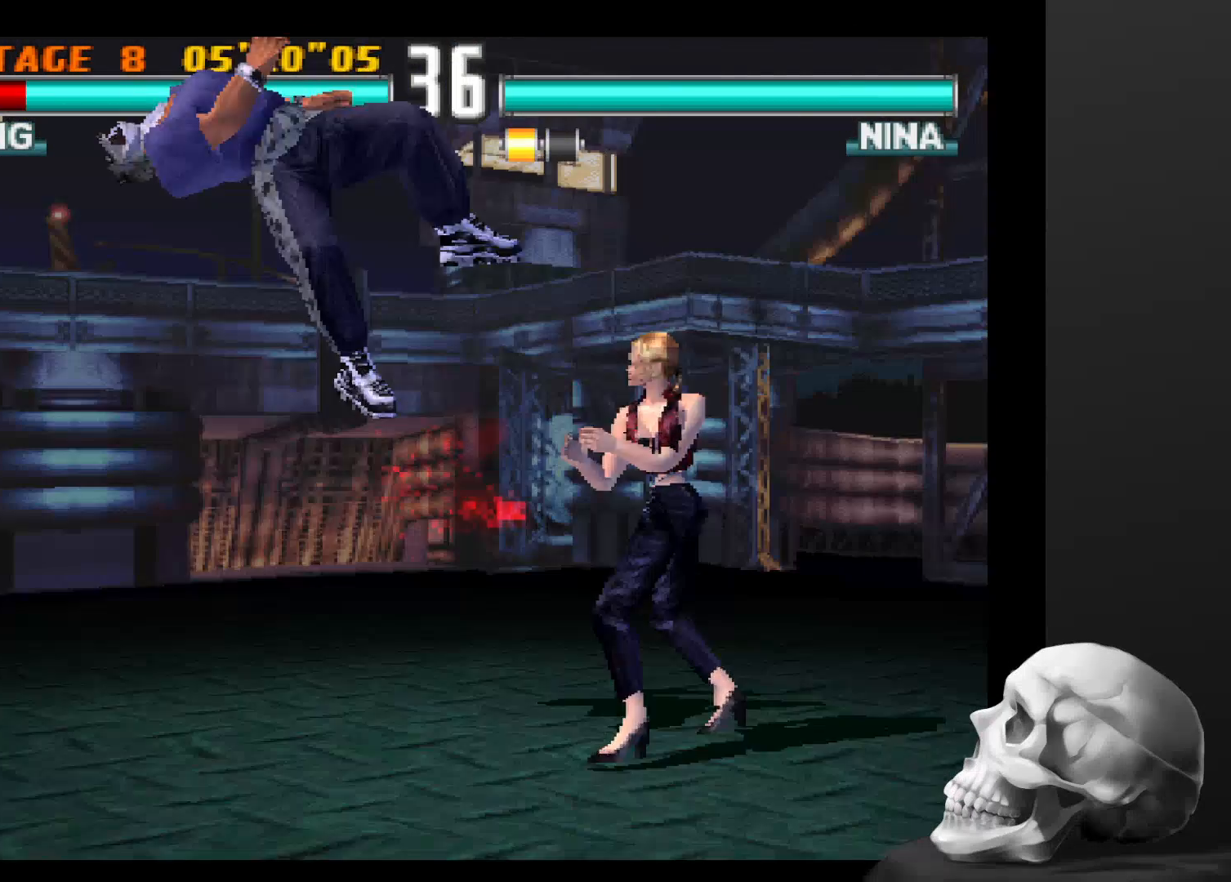
Gameplay with a controller (PlayStation layout); each line is a JSON object with the inputs held at the frame after it. "events" lists button and stick changes between this image and that frame as [ms after this image, input, new state], when the widget could be followed in between. Not read: CROSS DPAD_DOWN DPAD_LEFT DPAD_RIGHT L3 R1 R3.
{"buttons": [], "left_stick": "center", "right_stick": "center", "events": []}
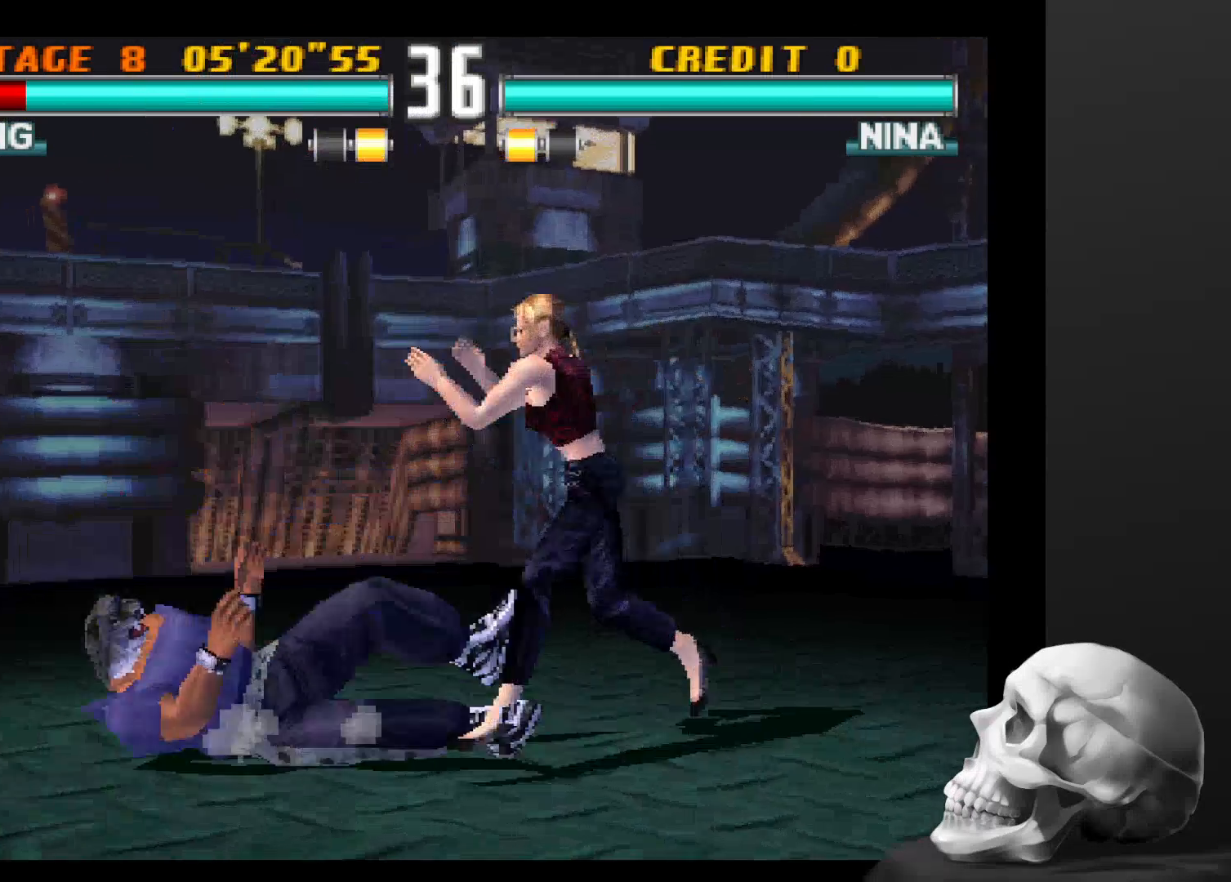
{"buttons": [], "left_stick": "center", "right_stick": "center", "events": []}
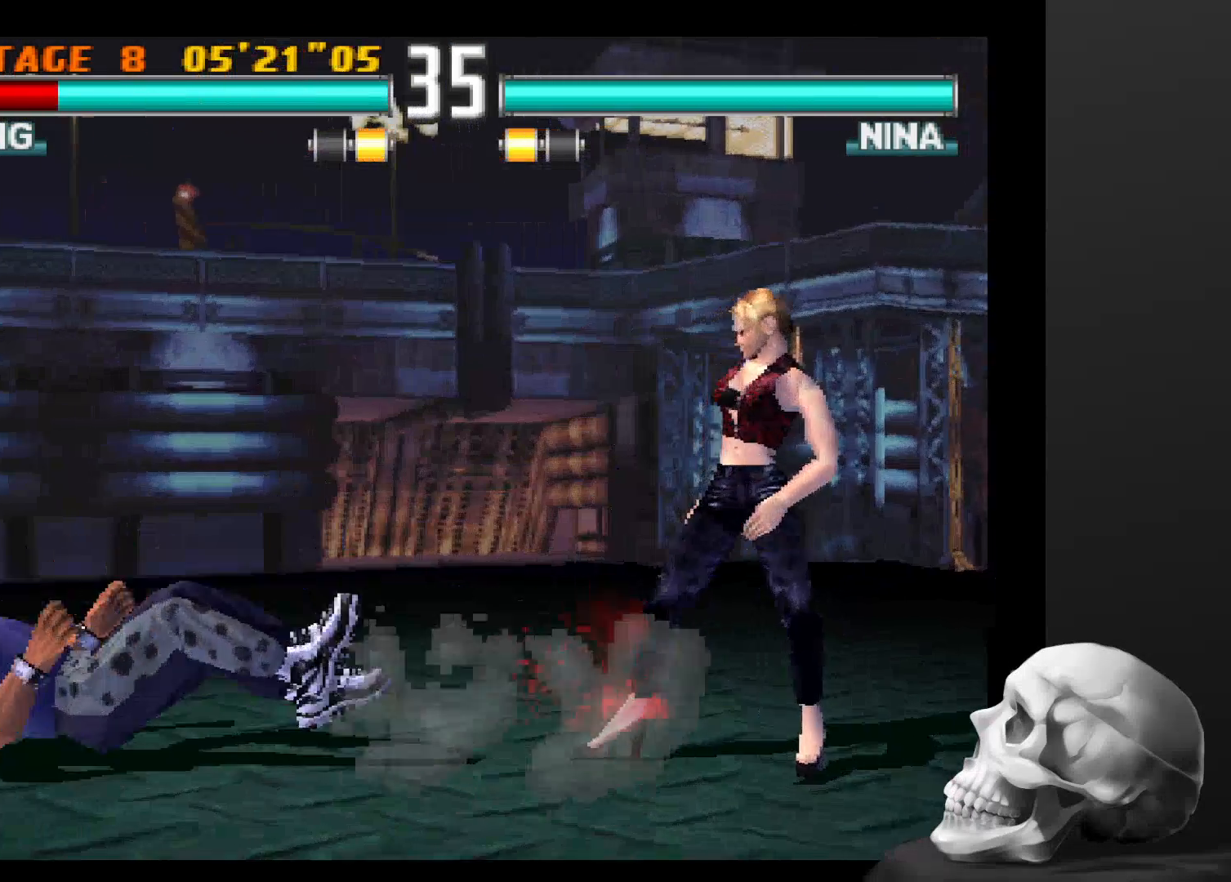
{"buttons": [], "left_stick": "center", "right_stick": "center", "events": []}
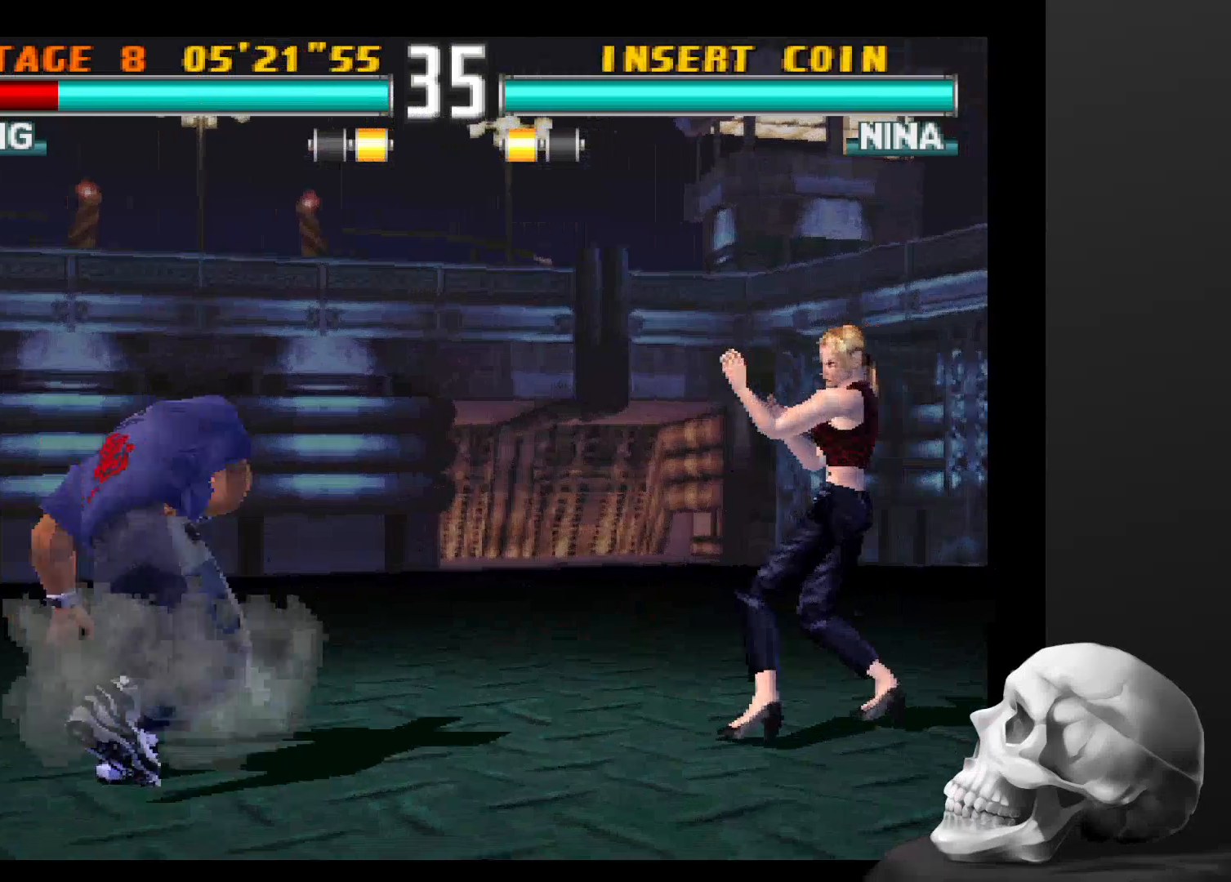
{"buttons": [], "left_stick": "center", "right_stick": "center", "events": [[300, "TRIANGLE", "down"], [500, "TRIANGLE", "up"]]}
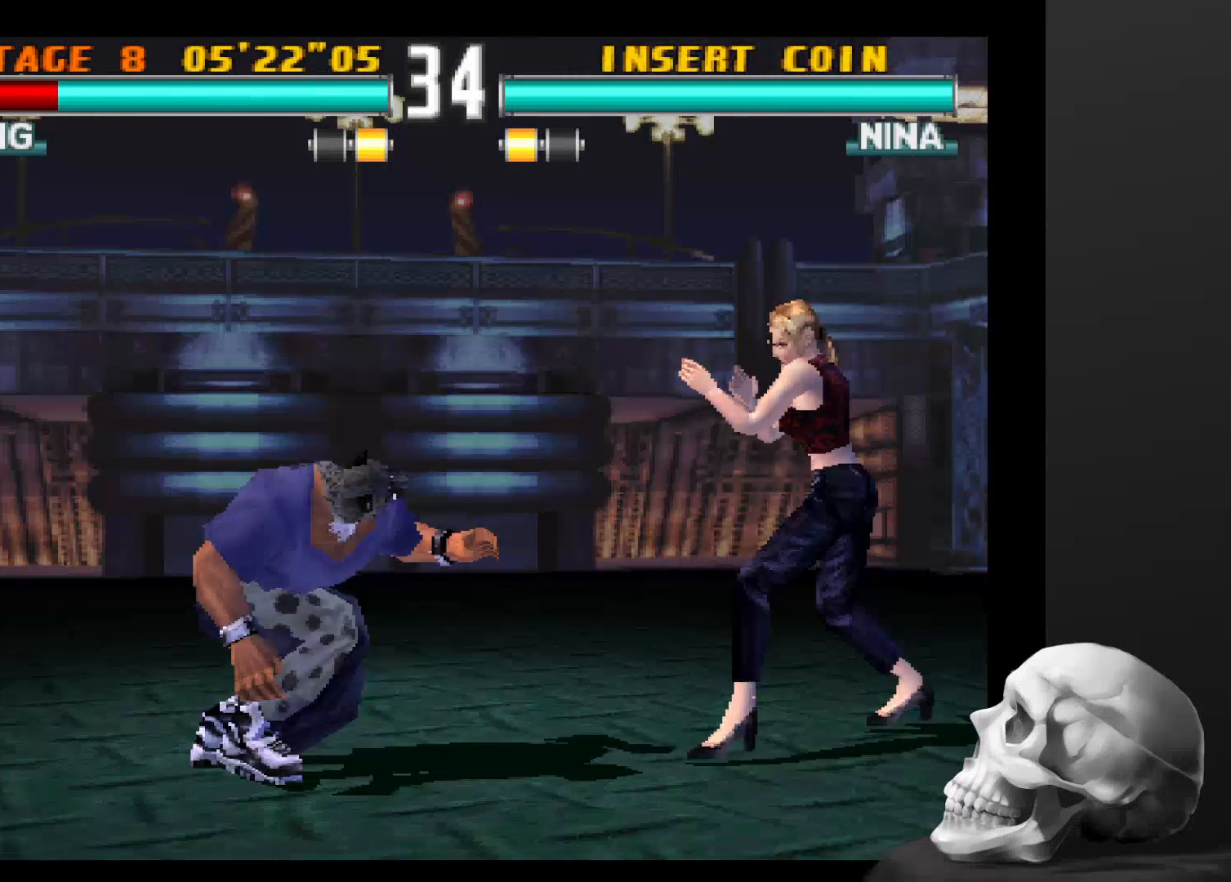
{"buttons": [], "left_stick": "center", "right_stick": "center", "events": [[100, "SQUARE", "down"], [267, "SQUARE", "up"]]}
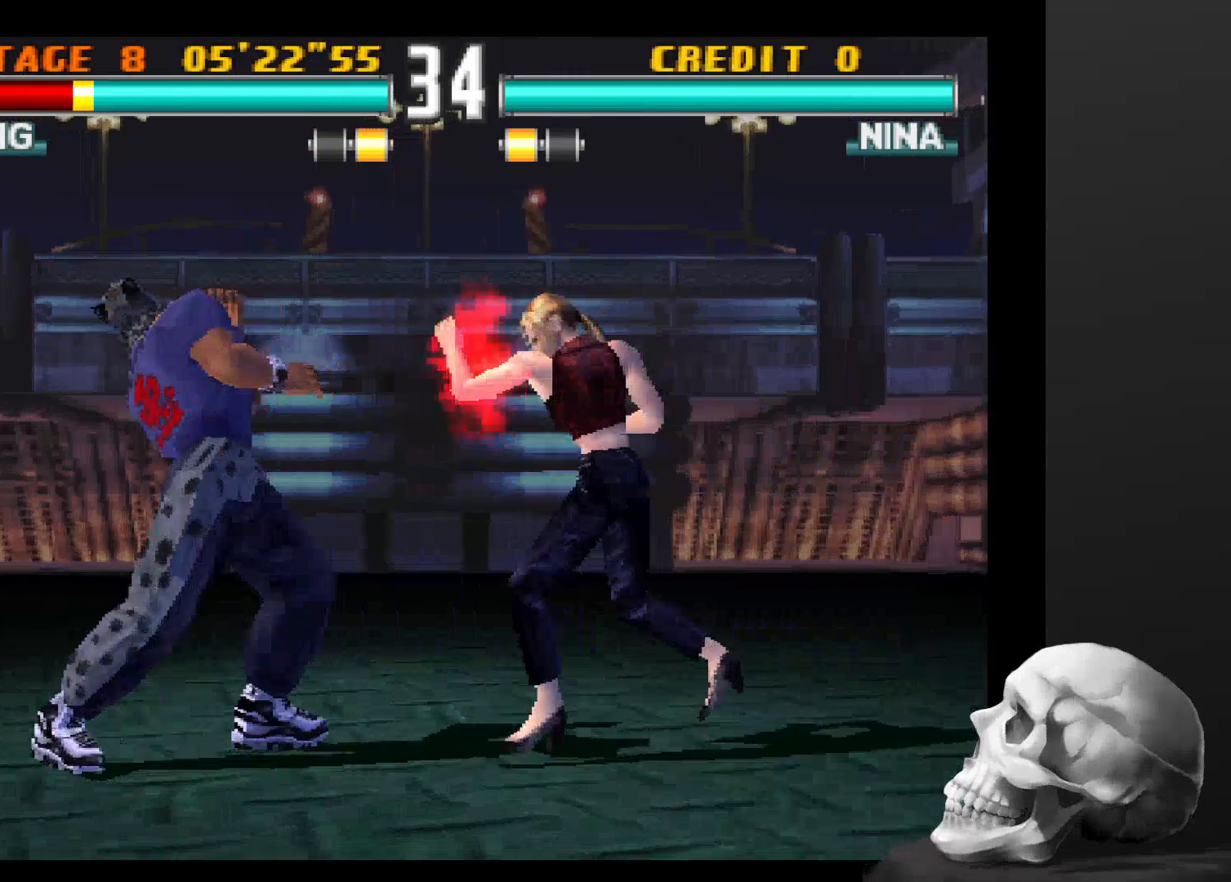
{"buttons": [], "left_stick": "center", "right_stick": "center", "events": []}
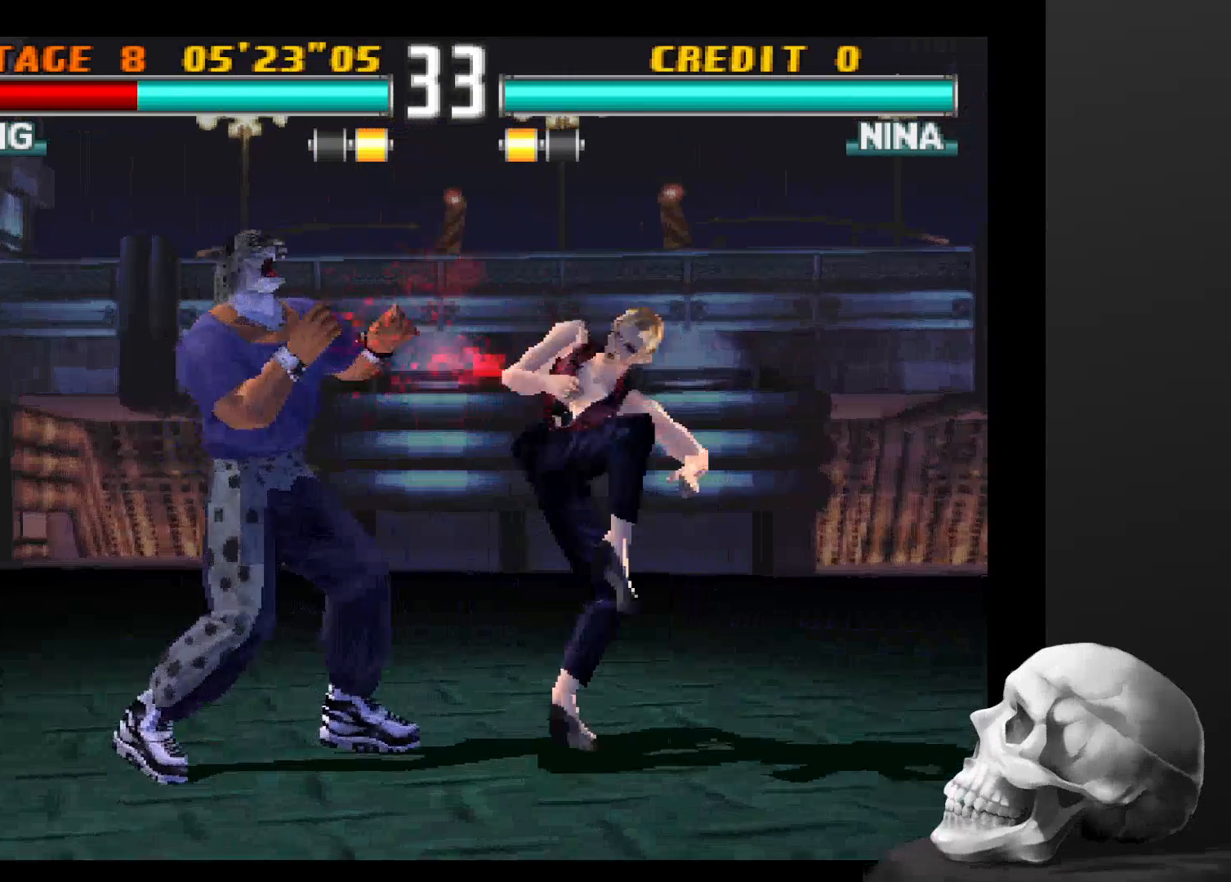
{"buttons": ["CIRCLE"], "left_stick": "center", "right_stick": "center", "events": [[333, "CIRCLE", "down"], [433, "CIRCLE", "up"], [500, "CIRCLE", "down"]]}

━━━━━━

# Your objective
Transcribe all lines above exactly, skipping pictures.

# Exercise result
Gameplay with a controller (PlayStation layout); each line is a JSON object with the inputs held at the frame after it. "events" lists button and stick changes between this image and that frame as [ms after this image, input, new state], when the widget could be followed in between. Not read: CROSS DPAD_DOWN DPAD_LEFT DPAD_RIGHT L3 R1 R3.
{"buttons": [], "left_stick": "center", "right_stick": "center", "events": []}
{"buttons": [], "left_stick": "center", "right_stick": "center", "events": []}
{"buttons": [], "left_stick": "center", "right_stick": "center", "events": []}
{"buttons": [], "left_stick": "center", "right_stick": "center", "events": [[300, "TRIANGLE", "down"], [500, "TRIANGLE", "up"]]}
{"buttons": [], "left_stick": "center", "right_stick": "center", "events": [[100, "SQUARE", "down"], [267, "SQUARE", "up"]]}
{"buttons": [], "left_stick": "center", "right_stick": "center", "events": []}
{"buttons": ["CIRCLE"], "left_stick": "center", "right_stick": "center", "events": [[333, "CIRCLE", "down"], [433, "CIRCLE", "up"], [500, "CIRCLE", "down"]]}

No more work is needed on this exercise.